Dovecot's index files
The basic idea behind Dovecot's index files is that it makes reading the mailboxes a lot faster. The index files consist of the following files:
- dovecot.index: Main index file
- dovecot.index.cache: Cached mailbox data
- dovecot.index.log: Transaction log file
- dovecot.index.log.2: .log file is rotated to .log.2 file when it grows too large.
Each mailbox has its own separate index files. If the index files are disabled, the same structures are still kept in the memory, except cache file is disabled completely (because the client probably won't fetch the same data twice within a connection).
If index files are missing, Dovecot creates them automatically when the mailbox is opened. If at any point creating a file or growing a file gives "not enough disk space" error, the indexes are transparently moved to memory for the rest of the session. This isn't done with mailbox formats that rely on index files (e.g. dbox).
See Design/Indexes for more technical information how the index files are handled.

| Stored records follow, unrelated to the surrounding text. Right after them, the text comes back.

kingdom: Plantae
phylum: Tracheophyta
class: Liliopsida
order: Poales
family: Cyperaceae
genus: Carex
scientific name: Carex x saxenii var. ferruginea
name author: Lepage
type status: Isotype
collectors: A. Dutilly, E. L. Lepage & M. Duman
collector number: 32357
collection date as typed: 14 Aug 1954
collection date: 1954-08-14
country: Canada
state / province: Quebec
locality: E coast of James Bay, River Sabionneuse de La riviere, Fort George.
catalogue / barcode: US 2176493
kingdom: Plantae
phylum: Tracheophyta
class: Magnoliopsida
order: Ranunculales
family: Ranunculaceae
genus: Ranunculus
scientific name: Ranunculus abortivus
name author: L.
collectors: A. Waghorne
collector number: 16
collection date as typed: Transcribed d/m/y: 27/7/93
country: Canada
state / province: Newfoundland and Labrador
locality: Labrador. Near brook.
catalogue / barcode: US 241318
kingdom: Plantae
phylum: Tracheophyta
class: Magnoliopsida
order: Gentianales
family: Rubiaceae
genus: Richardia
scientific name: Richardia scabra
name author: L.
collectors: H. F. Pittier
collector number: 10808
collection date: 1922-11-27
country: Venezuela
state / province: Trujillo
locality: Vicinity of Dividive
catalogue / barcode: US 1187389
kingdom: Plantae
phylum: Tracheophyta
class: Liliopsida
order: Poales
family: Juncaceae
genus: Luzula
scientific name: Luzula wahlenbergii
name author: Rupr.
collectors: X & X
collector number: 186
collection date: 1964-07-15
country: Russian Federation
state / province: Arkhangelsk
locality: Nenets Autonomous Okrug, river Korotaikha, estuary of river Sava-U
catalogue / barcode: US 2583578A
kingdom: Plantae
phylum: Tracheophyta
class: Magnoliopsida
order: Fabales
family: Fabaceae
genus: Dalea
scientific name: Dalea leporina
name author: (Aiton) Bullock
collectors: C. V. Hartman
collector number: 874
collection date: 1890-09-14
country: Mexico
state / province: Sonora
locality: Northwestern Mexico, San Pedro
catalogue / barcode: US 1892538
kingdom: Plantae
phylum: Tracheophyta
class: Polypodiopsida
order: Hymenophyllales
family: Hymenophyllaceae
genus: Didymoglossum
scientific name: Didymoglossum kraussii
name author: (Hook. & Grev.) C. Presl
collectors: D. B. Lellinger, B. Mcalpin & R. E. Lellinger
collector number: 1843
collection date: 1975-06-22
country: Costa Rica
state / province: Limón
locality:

The main index contains the following information for each message:
- IMAP UID
- Current flags and keywords
- Pointer to cache file
- mbox-only: mbox file offset
- mbox-only: MD5 sum of some of the message headers, intended to help find the message when its X-UID: header hasn't yet been written
- Other extensions in Dovecot v1.1+, such as mailbox sorting data
This is the same information that most other IMAP servers keep in memory while the mailbox is open, but Dovecot has the advantage of keeping the information permanently stored so it's easy to get it when opening the mailbox.
The index file's header also contains some summary information, such as how many messages exist, how many of them are unseen and how many are marked with \Deleted flag. Opening mailboxes and answering to STATUS IMAP commands can be usually done simply by getting the required information from the index file's header. This is why these operations are extremely fast with Dovecot compared to other servers that don't use an equivalent index file.
The main index's header also contains mailbox syncing state:
- Maildir: cur/ and new/ directories' timestamps
- mbox: mbox file's mtime and size
The index file is synchronized against mailbox only if the syncing information changes.
Cache file may contain the following information for messages:
- Message headers (some, not all)
- Sent date (parsed Date: header)
- Received date (IMAP's INTERNALDATE field)
- Physical and virtual message sizes
- Message's parsed MIME structure, allowing to quickly read only a specific MIME part (IMAP's FETCH BODY[1.2.3] command)
- IMAP's BODY and BODYSTRUCTURE fields
- If both are used, only BODYSTRUCTURE is saved, since BODY can be generated from it
- IMAP's ENVELOPE isn't cached currently. Instead the headers used to build it are cached directly.
IMAP clients can work in many different ways. There are basically 2 types:
- Online clients that ask for the same information multiple times (eg. webmails, Pine)
- Offline clients that usually download first some of the interesting message headers and only after that the message bodies (possibly automatically, or possibly only when the user opens the mail). Most IMAP clients behave like this.
Cache file is extremely helpful with the type 1 clients. The first time that client requests message headers or some other metadata they're stored into the cache file. The second time they ask for the same information Dovecot can now get it quickly from the cache file instead of opening the message and parsing the headers.
For type 2 clients the cache file is helpful if they use multiple clients or if the data was cached while the message was being saved (Dovecot v1.1+ can do this). Some of the information is helpful in any case, for example it's required to know the message's virtual size when downloading the message. Without the virtual size being in cache Dovecot first has to read the whole message to calculate it.
Only the mailbox metadata that client(s) have asked for earlier are stored into cache file. This allows Dovecot to be adaptive to different clients' needs and still not waste disk space (and cause extra disk I/O!) for fields that client never needs.
Dovecot can cache fields either permanently or temporarily. Temporarily cached fields are dropped from the cache file after about a week. Dovecot uses two rules to determine when data should be cached permanently instead of temporarily:
- Client accessed messages in non-sequential order within this session. This most likely means it doesn't have a local cache.
- Client accessed a message older than one week.
Design/Indexes/Cache explains the reasons for these rules.
All changes to the main index go through transaction log first. This has two advantages when the mailbox is accessed using multiple simultaneous connections:
- It allows getting a list of changes quickly so that IMAP clients can be notified of the changes. An alternative would be to do a comparison of two index mappings, which is what most other IMAP servers do.
mmap_disable=yes implementation relies on the transaction log. Instead of re-reading the whole main index file after each change it's necessary to only read a few bytes from the transaction log.
In Dovecot v1.1+ the transaction log plays an even more important role. The main index file is updated only "once in a while" to reduce disk writes, so it is common to first read the main index and then apply new changes from the transaction log on top of that. With empty mailboxes (eg. download+delete POP3 users) it would even be possible to delete the whole main index and keep only the transaction log (although this isn't done currently).